On First West street, spanning the creek, was a stone bridge, with a ford on each side of it. The bridge was for use in high water time, while the fords were for low water and “setting tires.”

From Third West the stream generally followed North Temple to the Jordan river.

The south branch of City creek came down through the old tithing yard, between present Hotel Utah and the office of the first presidency of the Mormon church. It there crossed South Temple and ran south behind the home of “Squire” Wells (Daniel H. Wells, who was once mayor of Salt Lake, and who was father of Heber M. Wells, at present city park commissioner.) The Wells home was set well back in the corner later occupied by the Templeton hotel, now the Templeton block, and containing the quarters of the Zion’s Savings & Trust company.

From this point the south branch ran through the block immediately behind where is now the office of THE EVENING TELEGRAM, crossed Second South about where the Wilson hotel is, swerved east almost to the present Auerbach and Keith-O’Brien stores, turned west through what is now Postoffice place and down past the south side of Pioneer park, that part of it not used up in irrigation losing itself in the old marshes south and west of the D. & R. G. yards and finally oozing and dripping to obscurity in the Jordan river.

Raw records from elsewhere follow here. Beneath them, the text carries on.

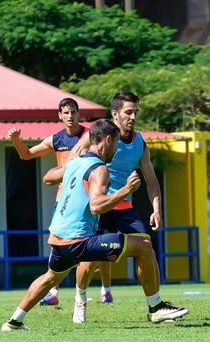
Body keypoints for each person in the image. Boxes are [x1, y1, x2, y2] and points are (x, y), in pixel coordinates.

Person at [1, 119, 188, 332]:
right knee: (144, 246)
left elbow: (47, 177)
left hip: (58, 239)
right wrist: (125, 191)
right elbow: (96, 206)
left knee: (50, 277)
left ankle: (14, 321)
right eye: (116, 143)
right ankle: (156, 307)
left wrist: (68, 171)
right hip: (79, 241)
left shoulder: (76, 163)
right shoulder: (100, 169)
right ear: (107, 140)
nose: (117, 148)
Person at [45, 91, 163, 323]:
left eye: (135, 112)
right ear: (115, 113)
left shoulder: (140, 143)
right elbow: (75, 159)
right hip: (99, 207)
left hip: (125, 209)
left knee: (146, 246)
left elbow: (151, 180)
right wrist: (65, 185)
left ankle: (156, 306)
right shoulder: (97, 135)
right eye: (128, 112)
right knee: (88, 263)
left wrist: (156, 208)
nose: (133, 117)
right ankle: (80, 299)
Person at [6, 98, 101, 306]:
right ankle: (53, 291)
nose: (70, 116)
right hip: (64, 200)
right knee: (57, 244)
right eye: (66, 112)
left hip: (87, 198)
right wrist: (16, 140)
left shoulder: (90, 136)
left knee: (87, 243)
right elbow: (27, 155)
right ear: (60, 115)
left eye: (73, 112)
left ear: (79, 114)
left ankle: (83, 292)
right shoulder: (56, 139)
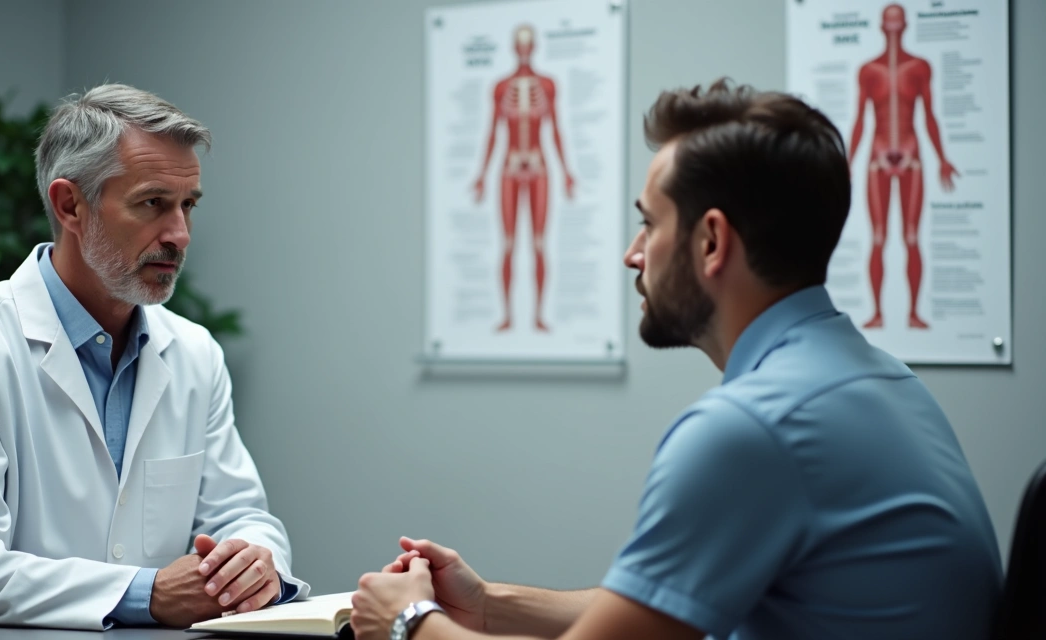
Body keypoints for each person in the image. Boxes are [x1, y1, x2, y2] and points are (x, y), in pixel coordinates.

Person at [351, 80, 1001, 640]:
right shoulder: (878, 380)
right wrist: (488, 605)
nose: (634, 254)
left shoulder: (754, 429)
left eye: (650, 224)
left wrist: (412, 623)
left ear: (712, 240)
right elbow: (664, 611)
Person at [0, 84, 309, 630]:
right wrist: (147, 594)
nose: (180, 234)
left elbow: (238, 512)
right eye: (153, 203)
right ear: (70, 205)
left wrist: (251, 561)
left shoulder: (195, 353)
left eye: (188, 206)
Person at [848, 3, 959, 330]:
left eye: (898, 25)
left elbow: (929, 117)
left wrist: (942, 158)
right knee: (879, 237)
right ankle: (878, 313)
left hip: (910, 154)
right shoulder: (868, 70)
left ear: (905, 26)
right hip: (877, 157)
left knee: (911, 237)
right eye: (889, 25)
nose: (894, 31)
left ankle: (912, 313)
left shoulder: (919, 67)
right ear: (883, 27)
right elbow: (860, 121)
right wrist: (848, 162)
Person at [472, 24, 575, 332]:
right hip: (510, 167)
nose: (525, 49)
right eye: (520, 44)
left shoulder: (548, 84)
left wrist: (567, 171)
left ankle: (538, 316)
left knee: (540, 244)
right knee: (508, 244)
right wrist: (481, 173)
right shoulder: (501, 87)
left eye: (529, 44)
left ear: (535, 47)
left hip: (540, 167)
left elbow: (556, 128)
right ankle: (507, 316)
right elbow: (492, 131)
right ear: (514, 47)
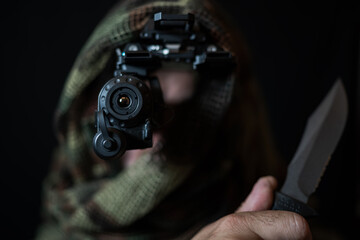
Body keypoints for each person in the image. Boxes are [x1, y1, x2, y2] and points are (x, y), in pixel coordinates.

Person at [35, 0, 312, 239]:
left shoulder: (280, 216)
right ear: (92, 107)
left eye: (180, 118)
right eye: (129, 104)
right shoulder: (63, 219)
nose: (153, 140)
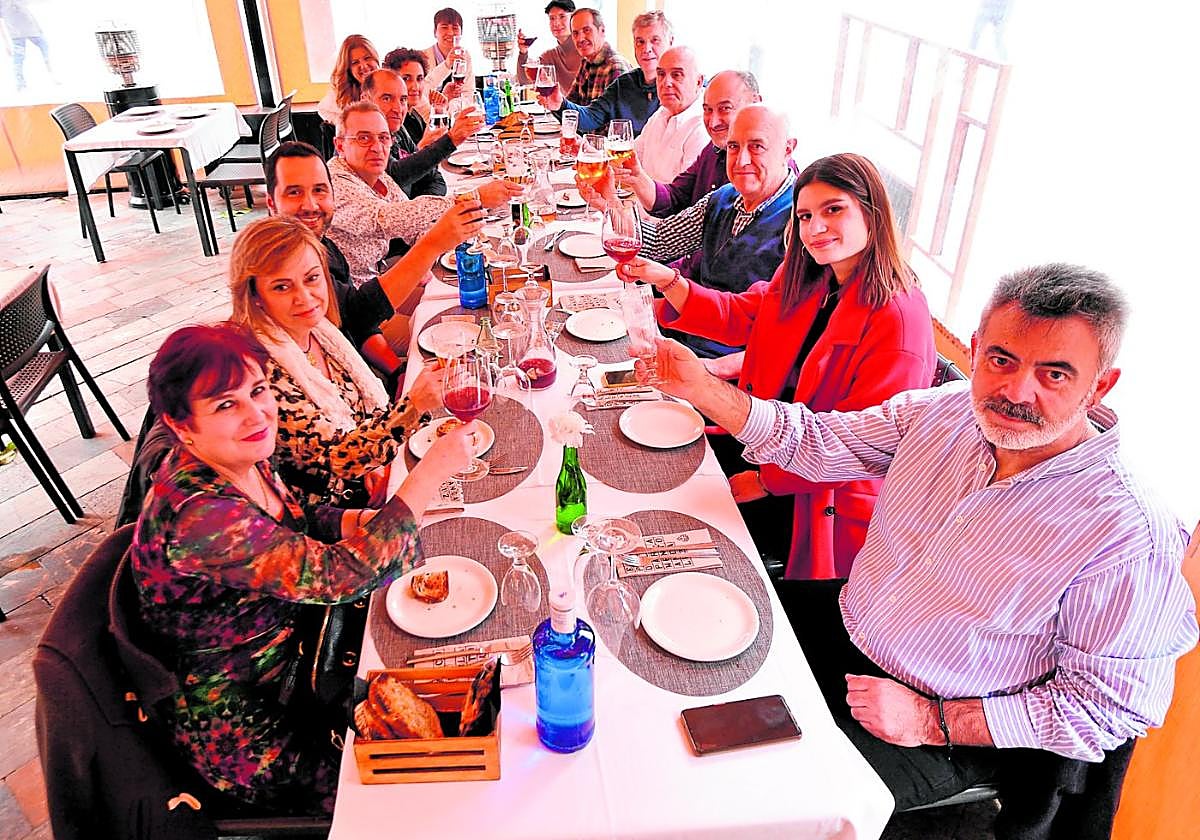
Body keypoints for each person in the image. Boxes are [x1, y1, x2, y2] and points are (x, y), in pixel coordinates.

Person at [646, 264, 1199, 833]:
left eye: (1054, 374)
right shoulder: (942, 412)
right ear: (978, 348)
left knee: (749, 798)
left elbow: (1109, 708)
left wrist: (934, 721)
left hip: (943, 720)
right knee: (672, 666)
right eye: (1002, 360)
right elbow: (819, 442)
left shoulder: (1129, 533)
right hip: (844, 628)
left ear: (1100, 385)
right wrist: (702, 388)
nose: (1016, 391)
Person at [130, 322, 475, 813]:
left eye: (258, 390)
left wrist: (359, 518)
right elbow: (339, 578)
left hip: (305, 648)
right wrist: (427, 477)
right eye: (226, 404)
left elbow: (294, 520)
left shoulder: (236, 455)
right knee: (419, 794)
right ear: (181, 424)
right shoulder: (200, 515)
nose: (256, 414)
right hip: (256, 717)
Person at [622, 153, 935, 577]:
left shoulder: (898, 319)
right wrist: (668, 281)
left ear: (873, 212)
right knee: (643, 473)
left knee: (671, 530)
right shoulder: (811, 273)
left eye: (834, 210)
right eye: (805, 216)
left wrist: (766, 481)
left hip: (817, 496)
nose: (816, 228)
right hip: (760, 441)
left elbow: (857, 450)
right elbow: (742, 315)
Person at [228, 215, 442, 509]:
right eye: (281, 287)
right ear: (255, 296)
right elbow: (339, 457)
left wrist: (376, 462)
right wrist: (413, 407)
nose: (304, 297)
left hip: (374, 466)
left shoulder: (320, 331)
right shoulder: (262, 373)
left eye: (311, 278)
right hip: (334, 514)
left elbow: (361, 419)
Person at [265, 140, 482, 382]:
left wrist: (397, 372)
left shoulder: (322, 245)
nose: (310, 205)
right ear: (271, 203)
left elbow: (356, 323)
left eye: (319, 190)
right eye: (294, 192)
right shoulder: (275, 267)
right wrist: (432, 244)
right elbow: (362, 312)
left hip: (366, 374)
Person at [615, 105, 797, 357]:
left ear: (788, 149)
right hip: (682, 334)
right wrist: (609, 204)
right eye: (733, 147)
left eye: (756, 146)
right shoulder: (723, 197)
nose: (742, 160)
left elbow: (785, 339)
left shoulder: (801, 219)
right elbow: (658, 242)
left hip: (726, 363)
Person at [326, 101, 519, 286]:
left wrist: (422, 257)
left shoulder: (376, 175)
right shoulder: (335, 182)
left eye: (383, 138)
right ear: (340, 145)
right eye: (364, 138)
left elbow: (414, 227)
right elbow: (385, 219)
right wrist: (473, 198)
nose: (377, 147)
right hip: (355, 303)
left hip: (378, 283)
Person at [627, 69, 761, 218]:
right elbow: (675, 198)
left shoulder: (766, 166)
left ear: (755, 103)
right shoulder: (712, 150)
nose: (713, 122)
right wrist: (637, 177)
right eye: (708, 110)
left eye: (725, 109)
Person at [362, 67, 484, 199]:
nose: (397, 108)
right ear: (365, 99)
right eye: (386, 98)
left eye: (402, 100)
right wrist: (451, 139)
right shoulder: (359, 137)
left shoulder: (397, 130)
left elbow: (435, 179)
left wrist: (424, 209)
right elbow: (393, 177)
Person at [540, 9, 666, 134]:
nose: (646, 49)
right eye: (640, 42)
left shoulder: (675, 87)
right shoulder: (624, 83)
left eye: (655, 40)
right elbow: (591, 116)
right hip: (616, 152)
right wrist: (560, 104)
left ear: (670, 41)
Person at [628, 45, 707, 183]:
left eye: (676, 75)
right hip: (643, 200)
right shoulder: (661, 113)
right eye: (661, 74)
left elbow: (685, 196)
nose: (666, 83)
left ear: (698, 82)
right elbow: (631, 158)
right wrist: (592, 151)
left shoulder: (703, 127)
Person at [560, 7, 631, 107]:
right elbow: (570, 107)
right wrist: (554, 100)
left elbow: (615, 119)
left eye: (587, 30)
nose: (580, 39)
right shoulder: (586, 62)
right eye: (575, 33)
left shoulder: (615, 67)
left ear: (602, 31)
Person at [516, 0, 580, 97]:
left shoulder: (586, 50)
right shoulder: (549, 56)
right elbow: (525, 81)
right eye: (552, 18)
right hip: (563, 110)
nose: (556, 23)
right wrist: (523, 52)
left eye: (562, 17)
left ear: (574, 18)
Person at [317, 34, 379, 125]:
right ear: (348, 69)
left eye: (367, 58)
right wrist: (346, 125)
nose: (364, 66)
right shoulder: (343, 93)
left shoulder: (390, 83)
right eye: (355, 62)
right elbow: (323, 110)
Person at [422, 7, 472, 100]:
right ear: (435, 32)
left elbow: (468, 93)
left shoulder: (465, 56)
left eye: (455, 28)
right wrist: (446, 65)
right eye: (444, 27)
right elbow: (422, 94)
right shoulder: (423, 57)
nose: (450, 32)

City creek has its death record, and especially as to the canyon and the west branch—the south branch was the smaller—before and since the construction of the open aqueduct. Just after completion of the covered conduit on North Temple, between State and Main, some little chaps were playing “hide and seek” near the State street intake. One of them sought hiding in the mouth of the tunnel. Hid body was later recovered some distance below Main street. Later two young sons of Engineer Pierson of the Deseret News were playing near the creek, when one of them feel in. The other jumped in to save him. Both were drowned. James H. Hall, an aged man who had lived on the west side for many years, fell into the creek when it was high while on his way home at night, and he was added to the list of victims. But the roster is all too long and painful to enumerate.